• Excerpt to read
Ainsworth Blunt


Ainsworth Blunt was an American missionary to the Cherokee at the Brainerd Mission and the first mayor of Dalton, Georgia.
Ainsworth Emery Blunt was born on February 22, 1800, in Amherst, New Hampshire to John Isaac and Sarah Blunt. He was baptized in the Amherst Congregationalist Church on March 9, 1800. He married Harriet Ellsworth on 17 November 1822. They had five children: Martha, John, Sarah, Harriet, and Ainsworth, Jr..
On 31 March 1822, Blunt embarked from Boston, Massachusetts, to Savannah, Georgia, en route to the American Board of Commissioners for Foreign Missions station at Brainerd in the Cherokee Nation where he served as a farmer and mechanic. After arrival he met his future wife, Harriet, who had come to the mission station with her brother, John Clark Ellsworth, on 24 November 1821. Because of the ill health of his wife, he and his family left Brainerd on 26 August 1837 and moved to the Candy Creek mission which was located in present-day Bradley County, Tennessee.

• The problem
Extend the biography of Ainsworth Blunt, picking up after its final sentence. The rows that come next are from a different source.

• Dataset
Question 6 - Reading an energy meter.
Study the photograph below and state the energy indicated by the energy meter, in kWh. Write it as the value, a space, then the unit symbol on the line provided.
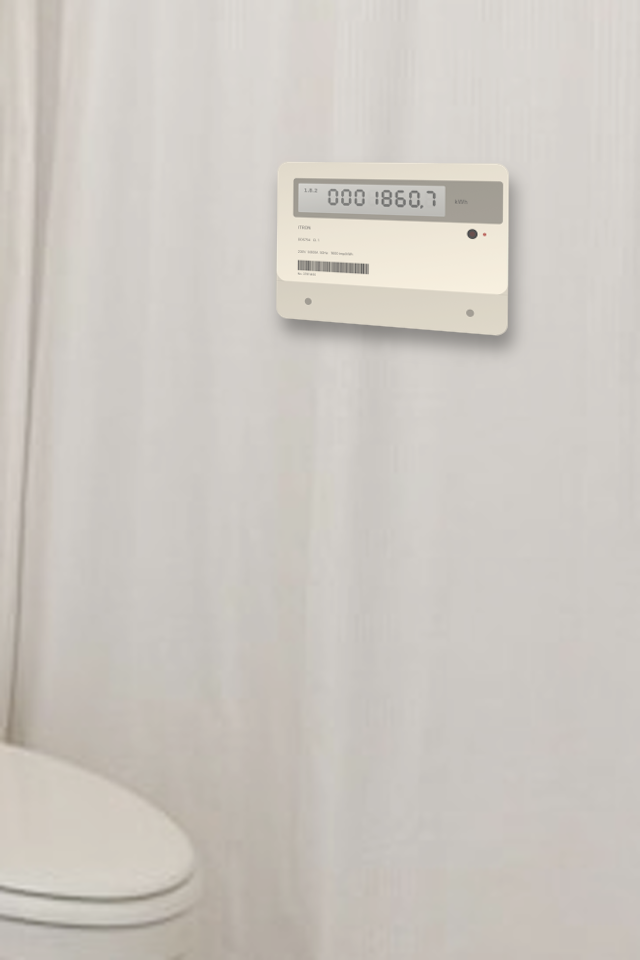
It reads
==
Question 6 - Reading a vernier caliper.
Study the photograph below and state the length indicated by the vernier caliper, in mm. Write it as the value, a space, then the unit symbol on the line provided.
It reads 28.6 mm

• Solved problem
After the closure of the mission, he accompanied the Cherokee on the Trail of Tears in 1838, but returned to Chattanooga, Tennessee, after becoming ill.
He acquired the Brainerd Mission property after the removal of the Cherokee in order to protect the mission cemetery.
In 1843, he and his family relocated to Cross Plains, Georgia and he was elected the first mayor of Dalton, Georgia when the town was incorporated in 1847.
Blunt's second marriage was to Elizabeth Christian Ramsey in 1849. They had one child, Eliza "Lillie" Ramsey Blunt.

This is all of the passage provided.